The International DOHaD Society boasts nine local partner organisations across the globe. In France, the USA, Canada, Latin America, Africa, Japan, China, Australia/New Zealand, and Pakistan, our Chapters and Affiliated Societies are well positioned to catalyse this venture. Each of these geographical regions has nutritional issues which influence the health of young women and men, and as the COVID pandemic sweeps the world, gathering as it does poverty and disruption to food supplies, these can only be exacerbated. I will recommend that each of the DOHaD partner organisations, supported by the International Society, develops a local advocacy coalition to create a social movement with a practical chance of improving preconceptional health and nutrition; members will not only be politicians or health care providers but also people from civil society, community groups, and those with academic and commercial affiliations. Together, effective strategies should emerge which encompass social, environmental, and economic determinants of nutrition in young women and men.

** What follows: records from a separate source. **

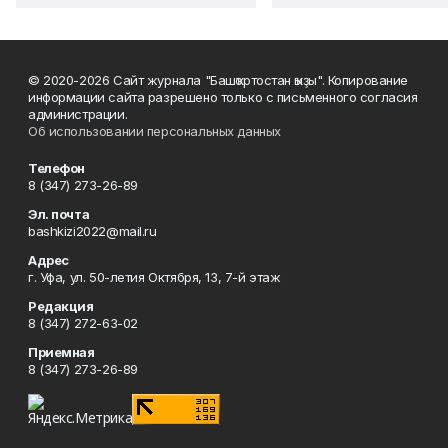
© 2020-2026 Сайт журнала "Башҡортостан ҡыҙы". Копирование
информации сайта разрешено только с письменного согласия
администрации.
Об использовании персональных данных
Телефон
8 (347) 273-26-89
Эл. почта
bashkizi2022@mail.ru
Адрес
г. Уфа, ул. 50-летия Октября, 13, 7-й этаж
Редакция
8 (347) 272-63-02
Приемная
8 (347) 273-26-89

The task of each of our local DOHaD groups will be to make their social movement work to convince local Government and commercial providers to support preconceptional health and nutrition (ii) – as a window for the health of the next generation. Our task as the International Society will be to monitor and broadcast progress in each geographical region and as widely as possible, compare and contrast best practice, and thereby engage International policy makers.